A spokesperson from UCN said the workshop will allow researchers a chance to develop anti-misinformation strategies using their specific field of expertise, “learning from others tackling this topic from different angles and mobilize knowledge about misinformation and information design that can be used by professional, public sector, or educational stakeholders beyond the workshop.” 

“I am so pleased that Dr. Atoyebi will be representing UCN at this critical workshop, “ said Faculty of Arts, Business and Science dean Harvey Briggs in a news release. “His knowledge in this area is informed by northern and Indigenous philosophies, an essential perspective for this work.”

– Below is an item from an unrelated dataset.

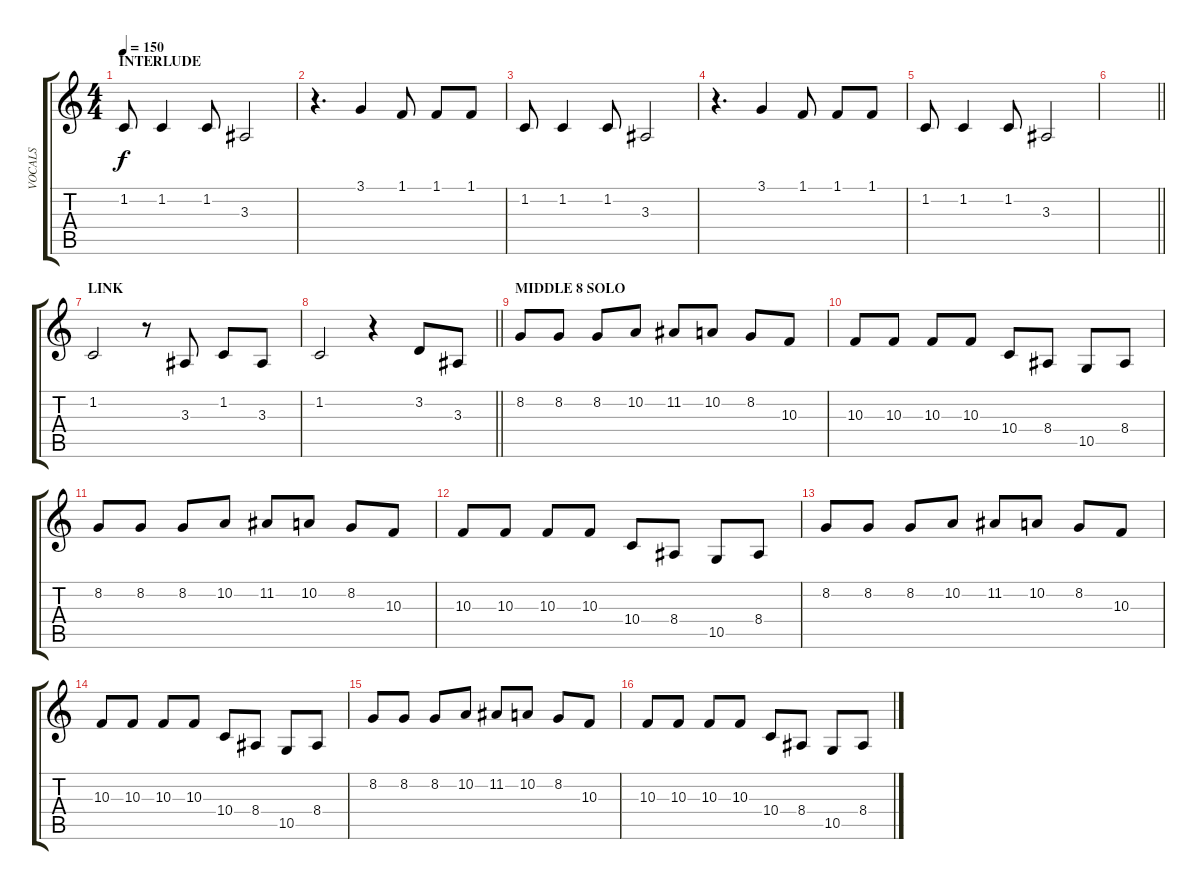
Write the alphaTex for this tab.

Atoyebi has distilled the complex issue of online misinformation down to a few simple ideas that are accessible to the general public. 

“People try to control the narrative,” he explained. “The guy with the biggest microphone can dictate the narrative. In the process of doing that, stereotypes are created and disinformation about particular groups is put out there. It’s sad, that in the digital age, it has become very easy to spread misinformation.”

The 2016 U.S. presidential election is a great example of how misinformation manipulated an outcome, explained Atoyebi. 

“It’s no longer something that is debatable,” he said, noting that he believes the same type of online propaganda influenced that last Canadian federal election. “Even in the middle of that, we saw information that was not exactly true. This is pervasive right now, because we live in a digital world.”

The problem of online misinformation isn’t just a concern for academics pondering election outcomes, said Atoyebi. It’s also a problem for young people.

“We know that when people don’t know the truth about the story, they divide into groups.”